┌────────
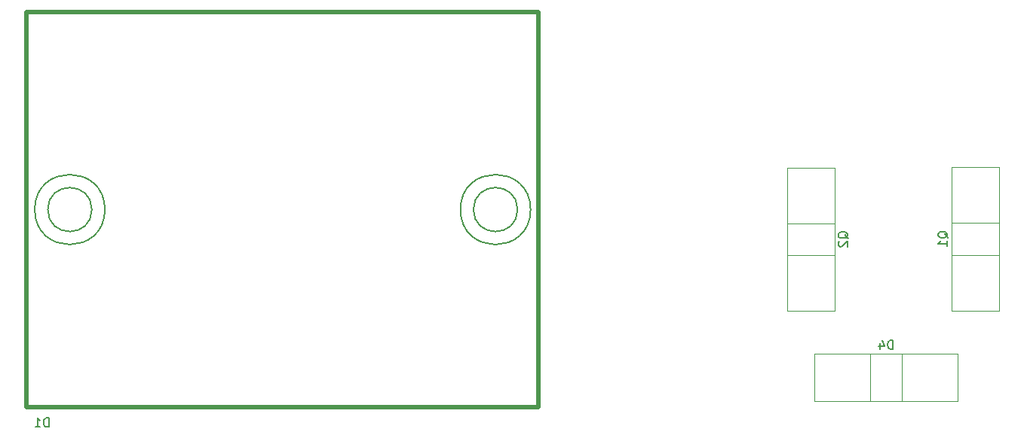
<source format=gbo>
G04 #@! TF.FileFunction,Legend,Bot*
%FSLAX46Y46*%
G04 Gerber Fmt 4.6, Leading zero omitted, Abs format (unit mm)*
G04 Created by KiCad (PCBNEW 4.0.7) date 06/29/18 00:02:58*
%MOMM*%
%LPD*%
G01*
G04 APERTURE LIST*
%ADD10C,0.100000*%
%ADD11C,0.120000*%
%ADD12C,0.150000*%
%ADD13C,0.500000*%
G04 APERTURE END LIST*
D10*
D11*
X243149000Y-107830000D02*
X243149000Y-123970000D01*
X248420000Y-107830000D02*
X248420000Y-123970000D01*
X243149000Y-107830000D02*
X248420000Y-107830000D01*
X243149000Y-123970000D02*
X248420000Y-123970000D01*
X243149000Y-114096000D02*
X248420000Y-114096000D01*
X243149000Y-117705000D02*
X248420000Y-117705000D01*
X229951000Y-124020000D02*
X229951000Y-107880000D01*
X224680000Y-124020000D02*
X224680000Y-107880000D01*
X229951000Y-124020000D02*
X224680000Y-124020000D01*
X229951000Y-107880000D02*
X224680000Y-107880000D01*
X229951000Y-117754000D02*
X224680000Y-117754000D01*
X229951000Y-114145000D02*
X224680000Y-114145000D01*
D12*
X148040812Y-112600000D02*
G75*
G03X148040812Y-112600000I-3940812J0D01*
G01*
X146575884Y-112600000D02*
G75*
G03X146575884Y-112600000I-2475884J0D01*
G01*
D13*
X196750000Y-134800000D02*
X139250000Y-134800000D01*
X196750000Y-134800000D02*
X196750000Y-90400000D01*
X139250000Y-134800000D02*
X139250000Y-90400000D01*
X196750000Y-90400000D02*
X139250000Y-90400000D01*
D12*
X194375884Y-112600000D02*
G75*
G03X194375884Y-112600000I-2475884J0D01*
G01*
X195840812Y-112600000D02*
G75*
G03X195840812Y-112600000I-3940812J0D01*
G01*
D11*
X243820000Y-128849000D02*
X227680000Y-128849000D01*
X243820000Y-134120000D02*
X227680000Y-134120000D01*
X243820000Y-128849000D02*
X243820000Y-134120000D01*
X227680000Y-128849000D02*
X227680000Y-134120000D01*
X237554000Y-128849000D02*
X237554000Y-134120000D01*
X233945000Y-128849000D02*
X233945000Y-134120000D01*
D12*
X242697619Y-115804762D02*
X242650000Y-115709524D01*
X242554762Y-115614286D01*
X242411905Y-115471429D01*
X242364286Y-115376190D01*
X242364286Y-115280952D01*
X242602381Y-115328571D02*
X242554762Y-115233333D01*
X242459524Y-115138095D01*
X242269048Y-115090476D01*
X241935714Y-115090476D01*
X241745238Y-115138095D01*
X241650000Y-115233333D01*
X241602381Y-115328571D01*
X241602381Y-115519048D01*
X241650000Y-115614286D01*
X241745238Y-115709524D01*
X241935714Y-115757143D01*
X242269048Y-115757143D01*
X242459524Y-115709524D01*
X242554762Y-115614286D01*
X242602381Y-115519048D01*
X242602381Y-115328571D01*
X242602381Y-116709524D02*
X242602381Y-116138095D01*
X242602381Y-116423809D02*
X241602381Y-116423809D01*
X241745238Y-116328571D01*
X241840476Y-116233333D01*
X241888095Y-116138095D01*
X231497619Y-115854762D02*
X231450000Y-115759524D01*
X231354762Y-115664286D01*
X231211905Y-115521429D01*
X231164286Y-115426190D01*
X231164286Y-115330952D01*
X231402381Y-115378571D02*
X231354762Y-115283333D01*
X231259524Y-115188095D01*
X231069048Y-115140476D01*
X230735714Y-115140476D01*
X230545238Y-115188095D01*
X230450000Y-115283333D01*
X230402381Y-115378571D01*
X230402381Y-115569048D01*
X230450000Y-115664286D01*
X230545238Y-115759524D01*
X230735714Y-115807143D01*
X231069048Y-115807143D01*
X231259524Y-115759524D01*
X231354762Y-115664286D01*
X231402381Y-115569048D01*
X231402381Y-115378571D01*
X230497619Y-116188095D02*
X230450000Y-116235714D01*
X230402381Y-116330952D01*
X230402381Y-116569048D01*
X230450000Y-116664286D01*
X230497619Y-116711905D01*
X230592857Y-116759524D01*
X230688095Y-116759524D01*
X230830952Y-116711905D01*
X231402381Y-116140476D01*
X231402381Y-116759524D01*
X141738095Y-137052381D02*
X141738095Y-136052381D01*
X141500000Y-136052381D01*
X141357142Y-136100000D01*
X141261904Y-136195238D01*
X141214285Y-136290476D01*
X141166666Y-136480952D01*
X141166666Y-136623810D01*
X141214285Y-136814286D01*
X141261904Y-136909524D01*
X141357142Y-137004762D01*
X141500000Y-137052381D01*
X141738095Y-137052381D01*
X140214285Y-137052381D02*
X140785714Y-137052381D01*
X140500000Y-137052381D02*
X140500000Y-136052381D01*
X140595238Y-136195238D01*
X140690476Y-136290476D01*
X140785714Y-136338095D01*
X236488095Y-128302381D02*
X236488095Y-127302381D01*
X236250000Y-127302381D01*
X236107142Y-127350000D01*
X236011904Y-127445238D01*
X235964285Y-127540476D01*
X235916666Y-127730952D01*
X235916666Y-127873810D01*
X235964285Y-128064286D01*
X236011904Y-128159524D01*
X236107142Y-128254762D01*
X236250000Y-128302381D01*
X236488095Y-128302381D01*
X235059523Y-127635714D02*
X235059523Y-128302381D01*
X235297619Y-127254762D02*
X235535714Y-127969048D01*
X234916666Y-127969048D01*
M02*

</source>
└────────
▸ **Requirement**: Pull every line containing the word "format" out of the material and copy it.

▸ **Exercise output**:
<source format=gbo>
G04 Gerber Fmt 4.6, Leading zero omitted, Abs format (unit mm)*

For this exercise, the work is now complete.